**Your objective**
Update the records from the line that contains "genus: Lycopodiella" through the end of the records by replacing "common name" with "vernacular name" wherever it occurs. Return only those lines and leave everything else in them unchanged.

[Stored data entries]
- - -

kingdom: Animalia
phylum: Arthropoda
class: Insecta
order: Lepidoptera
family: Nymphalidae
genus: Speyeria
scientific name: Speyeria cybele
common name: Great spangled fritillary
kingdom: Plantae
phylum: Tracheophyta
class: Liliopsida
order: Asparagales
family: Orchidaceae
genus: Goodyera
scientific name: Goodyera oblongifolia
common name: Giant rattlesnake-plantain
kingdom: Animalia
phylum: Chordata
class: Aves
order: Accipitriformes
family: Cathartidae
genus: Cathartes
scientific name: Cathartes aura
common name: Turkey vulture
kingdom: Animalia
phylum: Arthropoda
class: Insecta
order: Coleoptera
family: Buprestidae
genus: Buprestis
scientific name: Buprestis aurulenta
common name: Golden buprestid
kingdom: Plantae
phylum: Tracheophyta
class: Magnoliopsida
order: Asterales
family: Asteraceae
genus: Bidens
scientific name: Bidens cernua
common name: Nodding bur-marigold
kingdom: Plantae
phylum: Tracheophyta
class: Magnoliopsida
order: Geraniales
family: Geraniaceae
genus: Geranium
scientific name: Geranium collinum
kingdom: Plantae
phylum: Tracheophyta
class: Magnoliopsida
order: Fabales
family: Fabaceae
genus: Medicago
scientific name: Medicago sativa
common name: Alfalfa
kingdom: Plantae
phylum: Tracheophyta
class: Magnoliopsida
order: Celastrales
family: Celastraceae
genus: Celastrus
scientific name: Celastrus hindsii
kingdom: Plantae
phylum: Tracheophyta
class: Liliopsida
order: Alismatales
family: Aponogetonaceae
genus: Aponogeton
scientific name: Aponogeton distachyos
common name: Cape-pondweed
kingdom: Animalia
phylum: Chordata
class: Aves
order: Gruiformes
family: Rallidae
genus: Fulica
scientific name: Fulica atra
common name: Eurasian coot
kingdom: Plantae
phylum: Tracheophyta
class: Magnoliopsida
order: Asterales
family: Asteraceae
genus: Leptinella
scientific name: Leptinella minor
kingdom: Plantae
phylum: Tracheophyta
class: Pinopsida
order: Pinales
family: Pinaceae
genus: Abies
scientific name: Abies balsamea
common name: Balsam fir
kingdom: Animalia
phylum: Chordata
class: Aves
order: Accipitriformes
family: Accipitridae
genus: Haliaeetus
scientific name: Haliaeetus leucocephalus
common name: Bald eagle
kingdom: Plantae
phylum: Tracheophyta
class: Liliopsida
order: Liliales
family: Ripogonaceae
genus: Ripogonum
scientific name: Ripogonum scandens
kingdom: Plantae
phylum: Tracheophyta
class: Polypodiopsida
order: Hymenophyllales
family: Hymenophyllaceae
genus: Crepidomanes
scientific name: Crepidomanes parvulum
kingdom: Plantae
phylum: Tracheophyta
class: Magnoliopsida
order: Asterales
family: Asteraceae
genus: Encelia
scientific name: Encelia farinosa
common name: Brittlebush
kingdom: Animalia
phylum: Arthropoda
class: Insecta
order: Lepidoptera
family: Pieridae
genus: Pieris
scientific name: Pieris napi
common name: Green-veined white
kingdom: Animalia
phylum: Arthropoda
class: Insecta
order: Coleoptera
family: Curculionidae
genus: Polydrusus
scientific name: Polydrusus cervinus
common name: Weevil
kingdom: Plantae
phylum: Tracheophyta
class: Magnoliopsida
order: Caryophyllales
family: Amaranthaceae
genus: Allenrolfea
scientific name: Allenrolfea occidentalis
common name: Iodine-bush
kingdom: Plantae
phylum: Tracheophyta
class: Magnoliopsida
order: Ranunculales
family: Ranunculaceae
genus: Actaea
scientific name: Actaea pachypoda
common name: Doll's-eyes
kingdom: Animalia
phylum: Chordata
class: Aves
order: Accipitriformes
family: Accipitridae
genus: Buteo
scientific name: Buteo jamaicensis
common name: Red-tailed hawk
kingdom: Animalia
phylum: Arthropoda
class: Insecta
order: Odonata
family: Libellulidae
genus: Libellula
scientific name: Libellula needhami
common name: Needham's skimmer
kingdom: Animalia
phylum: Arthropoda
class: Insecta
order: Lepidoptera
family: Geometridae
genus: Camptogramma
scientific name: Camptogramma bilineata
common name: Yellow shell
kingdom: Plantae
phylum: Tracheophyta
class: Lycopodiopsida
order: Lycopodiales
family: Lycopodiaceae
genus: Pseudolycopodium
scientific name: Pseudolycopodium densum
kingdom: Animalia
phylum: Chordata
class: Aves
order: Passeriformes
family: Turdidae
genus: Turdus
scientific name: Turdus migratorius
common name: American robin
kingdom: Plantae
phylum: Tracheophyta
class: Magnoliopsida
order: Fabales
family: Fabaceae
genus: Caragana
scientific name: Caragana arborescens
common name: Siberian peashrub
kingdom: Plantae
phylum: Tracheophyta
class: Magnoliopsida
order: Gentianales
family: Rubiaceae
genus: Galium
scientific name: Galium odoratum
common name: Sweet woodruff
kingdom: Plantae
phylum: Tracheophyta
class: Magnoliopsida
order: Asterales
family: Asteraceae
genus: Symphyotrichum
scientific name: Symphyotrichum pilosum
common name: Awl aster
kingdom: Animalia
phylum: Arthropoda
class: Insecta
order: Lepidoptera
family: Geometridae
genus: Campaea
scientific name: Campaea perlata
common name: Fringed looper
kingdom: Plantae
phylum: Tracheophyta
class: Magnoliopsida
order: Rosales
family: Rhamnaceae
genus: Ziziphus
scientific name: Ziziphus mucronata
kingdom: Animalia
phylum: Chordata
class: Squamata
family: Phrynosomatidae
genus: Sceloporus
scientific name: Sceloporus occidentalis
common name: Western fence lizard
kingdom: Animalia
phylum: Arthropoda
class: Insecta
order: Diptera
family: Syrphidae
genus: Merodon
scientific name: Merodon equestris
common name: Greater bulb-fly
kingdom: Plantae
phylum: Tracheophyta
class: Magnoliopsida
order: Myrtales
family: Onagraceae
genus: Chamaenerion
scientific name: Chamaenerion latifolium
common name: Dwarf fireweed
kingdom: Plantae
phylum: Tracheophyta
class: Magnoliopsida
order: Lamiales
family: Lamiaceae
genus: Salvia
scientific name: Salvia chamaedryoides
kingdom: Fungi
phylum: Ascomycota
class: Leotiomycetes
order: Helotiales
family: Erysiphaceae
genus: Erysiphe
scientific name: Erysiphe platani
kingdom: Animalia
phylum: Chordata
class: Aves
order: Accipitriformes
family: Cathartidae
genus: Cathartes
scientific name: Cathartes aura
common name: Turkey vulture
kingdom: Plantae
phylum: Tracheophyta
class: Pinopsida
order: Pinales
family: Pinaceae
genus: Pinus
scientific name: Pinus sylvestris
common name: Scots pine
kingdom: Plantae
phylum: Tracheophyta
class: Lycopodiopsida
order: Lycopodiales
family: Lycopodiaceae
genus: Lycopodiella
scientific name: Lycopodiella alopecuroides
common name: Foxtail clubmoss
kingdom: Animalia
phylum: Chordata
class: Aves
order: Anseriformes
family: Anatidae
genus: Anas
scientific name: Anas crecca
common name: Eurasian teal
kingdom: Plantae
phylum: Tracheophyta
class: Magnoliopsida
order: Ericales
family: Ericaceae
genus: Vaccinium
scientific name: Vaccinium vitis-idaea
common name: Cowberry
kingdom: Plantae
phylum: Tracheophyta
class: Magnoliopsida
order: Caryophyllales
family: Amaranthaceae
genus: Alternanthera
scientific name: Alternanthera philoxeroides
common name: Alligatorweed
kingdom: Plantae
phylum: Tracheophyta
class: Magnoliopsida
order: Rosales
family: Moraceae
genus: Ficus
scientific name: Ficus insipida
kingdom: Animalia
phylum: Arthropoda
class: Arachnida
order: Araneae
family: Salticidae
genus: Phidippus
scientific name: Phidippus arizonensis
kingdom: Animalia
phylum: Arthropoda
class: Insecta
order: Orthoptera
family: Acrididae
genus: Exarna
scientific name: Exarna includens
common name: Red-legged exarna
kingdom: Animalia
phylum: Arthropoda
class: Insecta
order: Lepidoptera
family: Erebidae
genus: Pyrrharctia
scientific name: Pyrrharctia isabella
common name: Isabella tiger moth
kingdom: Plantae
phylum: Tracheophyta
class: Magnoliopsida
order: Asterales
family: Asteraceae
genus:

- - -

**Result of the task**
genus: Lycopodiella
scientific name: Lycopodiella alopecuroides
vernacular name: Foxtail clubmoss
kingdom: Animalia
phylum: Chordata
class: Aves
order: Anseriformes
family: Anatidae
genus: Anas
scientific name: Anas crecca
vernacular name: Eurasian teal
kingdom: Plantae
phylum: Tracheophyta
class: Magnoliopsida
order: Ericales
family: Ericaceae
genus: Vaccinium
scientific name: Vaccinium vitis-idaea
vernacular name: Cowberry
kingdom: Plantae
phylum: Tracheophyta
class: Magnoliopsida
order: Caryophyllales
family: Amaranthaceae
genus: Alternanthera
scientific name: Alternanthera philoxeroides
vernacular name: Alligatorweed
kingdom: Plantae
phylum: Tracheophyta
class: Magnoliopsida
order: Rosales
family: Moraceae
genus: Ficus
scientific name: Ficus insipida
kingdom: Animalia
phylum: Arthropoda
class: Arachnida
order: Araneae
family: Salticidae
genus: Phidippus
scientific name: Phidippus arizonensis
kingdom: Animalia
phylum: Arthropoda
class: Insecta
order: Orthoptera
family: Acrididae
genus: Exarna
scientific name: Exarna includens
vernacular name: Red-legged exarna
kingdom: Animalia
phylum: Arthropoda
class: Insecta
order: Lepidoptera
family: Erebidae
genus: Pyrrharctia
scientific name: Pyrrharctia isabella
vernacular name: Isabella tiger moth
kingdom: Plantae
phylum: Tracheophyta
class: Magnoliopsida
order: Asterales
family: Asteraceae
genus:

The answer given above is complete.